Sanki dünyanın en zor sorusunu sormuşum gibi baktı yüzüme ilk önce. Bu şaşırmaydı galiba. Jisoo'da görülmüyor ya böyle duygular, garip o yüzden. Ne demek istediğimi anlayınca telaşlanıp hemen geldi yanımıza. Kapıyı açtı ve ardımızdan kapattı.

O sürücü koltuğuna oturmadan önce Dy'e baktım. "Jisoo teyzen çok şapşal." dedim elimle ağzımı kapatarak. Benim dediğime gülerek kafasını geriye attı.

Jisoo arabaya bindiğinde Dyanne ile ikimiz de onu izleye başladık. İlk önce araba aynalarını kontrol etti, ardından arabayı çalıştırdı.

"Jennie'yi beklemeyecek miyiz?" diye sordum araba evin önünden ayrılmaya başlarken.

"Sanmam. Bu gece birlikte kalabilirler." Jisoo omuz silkerek düz bir tonda dedi. Bu ihtimale ne kadar mutlu olduğunu göstermese de anlayabiliyordum.

Bir şey demeden Dyan'e döndüm. "Jisoo teyzenin arabası da kalbi gibi simsiyah di mi teyzecim?" Yanağına dokunarak söyledim.

Şaşkın bir şekilde bana baktı. "Si-mmissah kalp ne demek?"

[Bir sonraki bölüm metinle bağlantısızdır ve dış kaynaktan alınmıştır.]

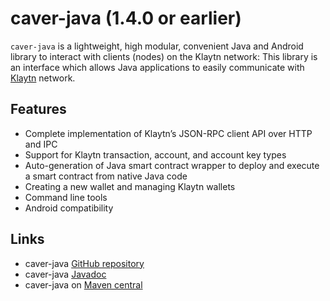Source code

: # caver-java (1.4.0 or earlier)

`caver-java` is a lightweight, high modular, convenient Java and Android library to interact with clients (nodes) on the Klaytn network: This library is an interface which allows Java applications to easily communicate with [Klaytn](https://www.klaytn.com) network.

## Features <a id="features"></a>

- Complete implementation of Klaytn’s JSON-RPC client API over HTTP and IPC
- Support for Klaytn transaction, account, and account key types
- Auto-generation of Java smart contract wrapper to deploy and execute a smart contract from native Java code
- Creating a new wallet and managing Klaytn wallets
- Command line tools
- Android compatibility

## Links <a id="links"></a>

- caver-java [GitHub repository](https://github.com/klaytn/caver-java)
- caver-java [Javadoc](https://javadoc.io/doc/com.klaytn.caver/core)
- caver-java on [Maven central](https://search.maven.org/search?q=g:com.klaytn.caver)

"Koca adliyeye pembe bir Mini Cooper'la gelecek değilim herhalde." diye araya girdi Jisoo.

Arabama atıfta bulunuyordu. Arabam pembe bile değildi üstelik, maviydi. Ama ona siyah dışındaki her renk en sevmediği renk olan pembe gibi görünüyordu.

"Ay, n'olur? İncilerin mi dökülür? Atanamamış savcı."

Kafamı hızla kaldırıp ona baktım. Gözlerini bana çevirmedi, sadece önüne bakıyordu.

Dy bir kez daha araya girdi. "Savcı ne demek?"

Jisoo istifini hiç bozmadan önce biraz frene bastı, kırmızı ışıkta durdu ve bana döndü. "Roseanne, neden bu kadar iyi bi avukat olduğunu anladım." dedi.